その後俺はクレアに送り届けてもらい、無事異世界へと降り立ったのだった。
◆
「魔王…復活したのね!」
時同じくして、女勇者セラは魔王復活の知らせを自分の部屋で聞いていた。魔王不在で職を失い、引きニートと化していた彼女だったが、ようやく重い腰を上げるときがきたようだ。だらしない下着姿から速攻で勇者の服装に着替えて準備万端。
さあ魔王を倒しに行くぞ!
「…って、魔王ってどこにいるのよー!」
◆
「えーっと、まずは何をすればいいんだ?」
クレアの力で作ってもらった魔王城で英二はひとり考える。そうだ、仲間がいない!まずはそこからだな。「魔王になるには」の中には魔獣の召喚の仕方も載っていた。随分親切な本だな…と思いながら、とりあえず魔獣の召喚をしてみた。
「眠りし我が従者よ…って恥ずかしいな」
魔法陣から強い光が出て、パァーっと周りが明るくなる。どうやら成功したようだ。まずはゴブリン一匹。というか、ゴブリンって魔獣なのか…?不安が残るが新たな仲間だ。歓迎しよう。
「お初にお目にかかります、魔王様!このわたくしに何なりとお申し付けくださいませ!」
うん、悪くない気分だ。魔王になって俺はだんだん人生が楽しくなってきていた。
これが充実してる…ということだろうか。そしてレクチャー本のおかげで俺はどんどん魔王らしくなっていった。しかし。
「なぜ勇者は攻めてこないんだ?」
転生してから数か月が過ぎ、そろそろ勇者が攻めてきてもおかしくない頃だった。それなのに勇者は一向に現れない。しかも現れないどころか引きニートに戻っていたのだった。

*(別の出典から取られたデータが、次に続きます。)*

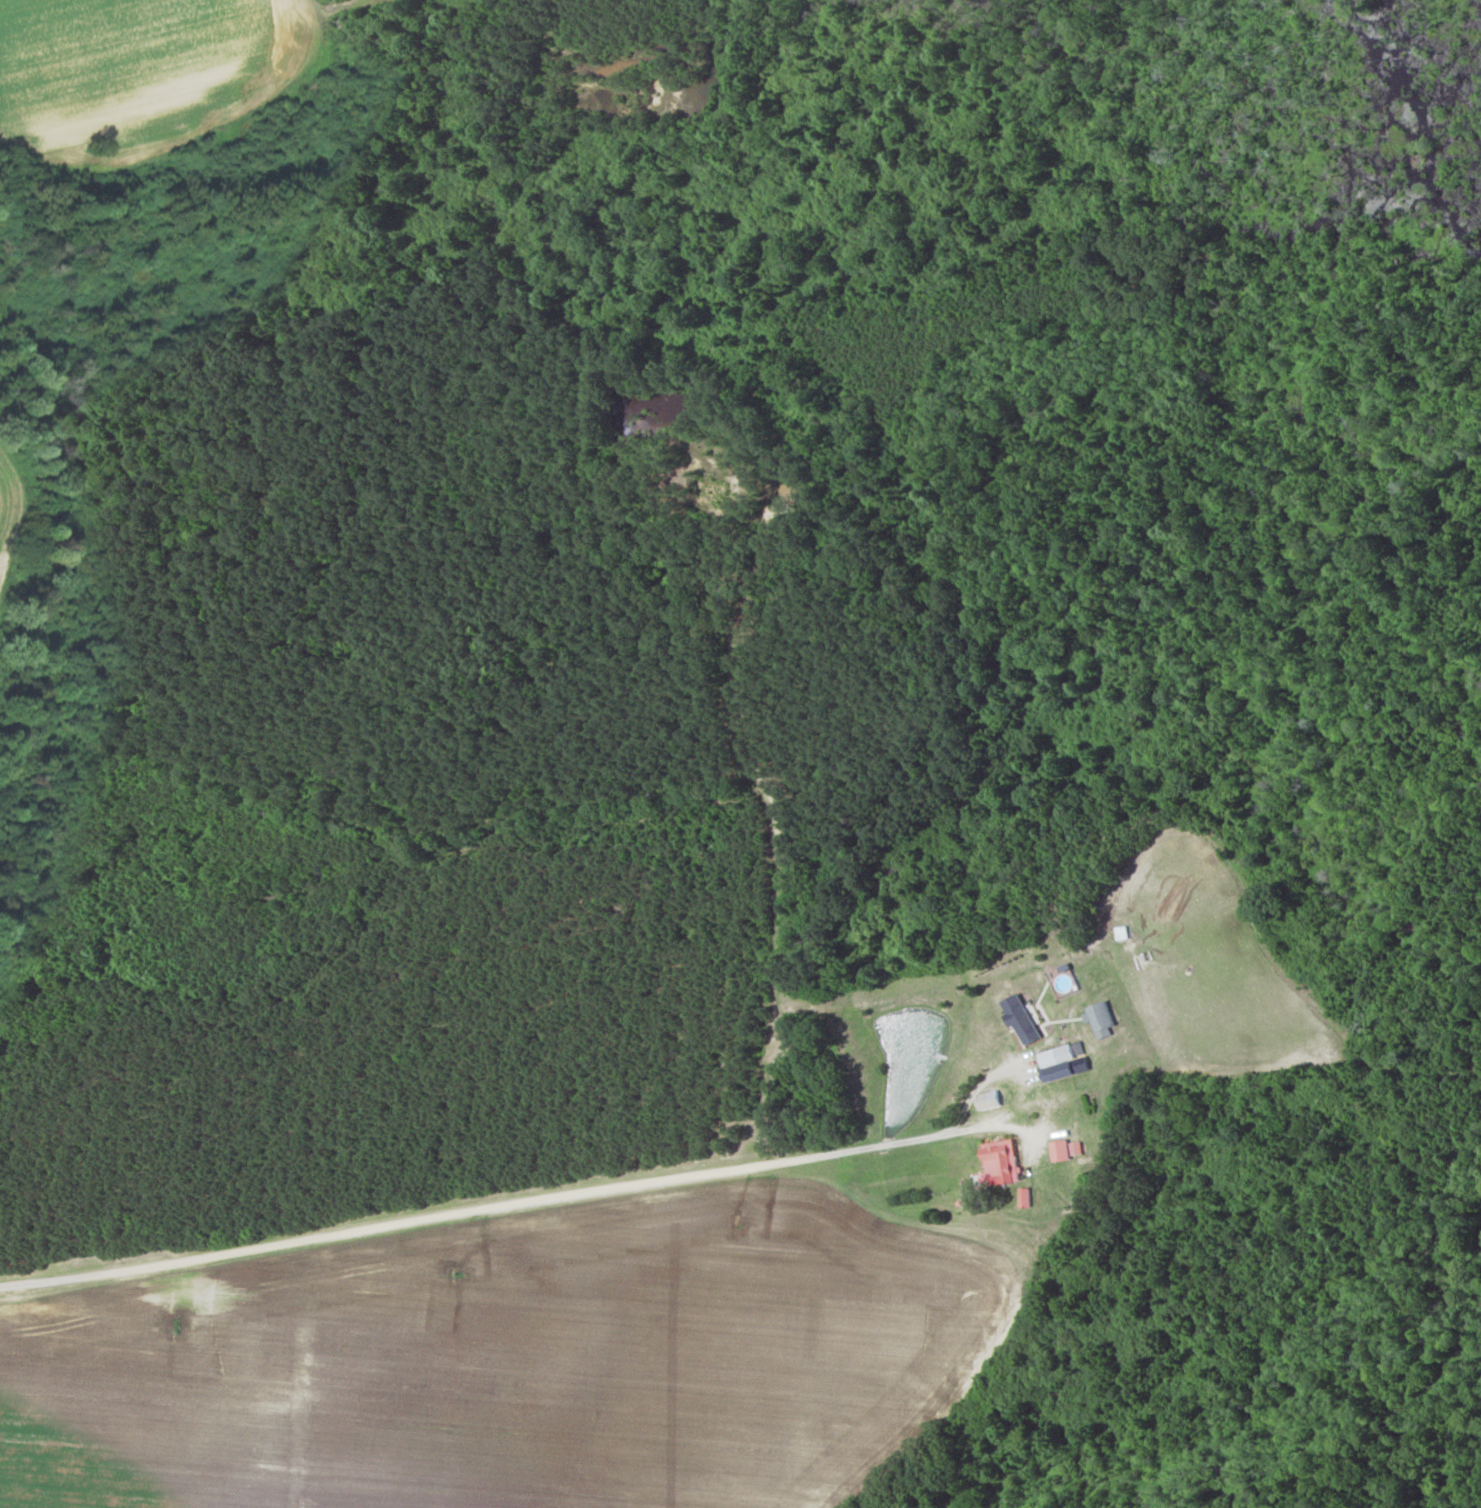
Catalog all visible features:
road: (581, 6)
road: (313, 15)
building: (1018, 1018)
building: (1099, 1019)
building: (1055, 1062)
building: (987, 1100)
building: (1064, 1149)
building: (998, 1163)
road: (513, 1202)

「魔王様!この魔王城の場所は勇者に伝えたのですか?」
部下のひとりのエルハドが進言する。それだ!場所が分からなくては話にならないよな。
なんという痛恨のミス。
「いっそのこと魔王様自ら街に攻め入ってみては?勇者にも場所を伝えられて一石二鳥ですぞ。住民もさぞ歓迎することでしょう」
歓迎って。んな馬鹿な…。俺は魔王だぞ?
まぁとりあえず魔獣を引き連れて攻め入ってみるか。
そして街に着くと…マジで俺の魔王の概念を吹っ飛ばすほどの大歓迎っぷりである。
「来たな魔王!」
おうおう、勇者めっちゃ元気になってるよ。魔王が来たのがそんなに嬉しいのかよ。
勇者は万遍の笑みで剣を振りかざしてくる。俺も釣られて笑ってしまう。楽しい、楽しいぞ魔王人生!
「私は女勇者セラ!貴方を倒す者の名よ!覚えておきなさい!」
俺を指さし、ドヤ顔を見せるセラ。
威勢はいいがこないだまで引きニートだったよなお前。まぁ俺もそうだったけどな。
セラはなんというか、剣の腕は確かなのだろうが、子供がそのまま大人になったような、精神年齢の低い残念な女勇者である。だが可愛い。
「セラよ、我を倒したくばあそこに見える魔王城まで来い。いつでも相手をしてやろう」
俺は「魔王になるには」に載っていた名言集を使った。ちょっぴり恥ずかしい。しかしセラに魔王城の場所を伝えられただろう。これでやっと勇者VS魔王の構図が出来上がったのだ。それからセラはバンバン戦いに来るようになった。THE単細胞である。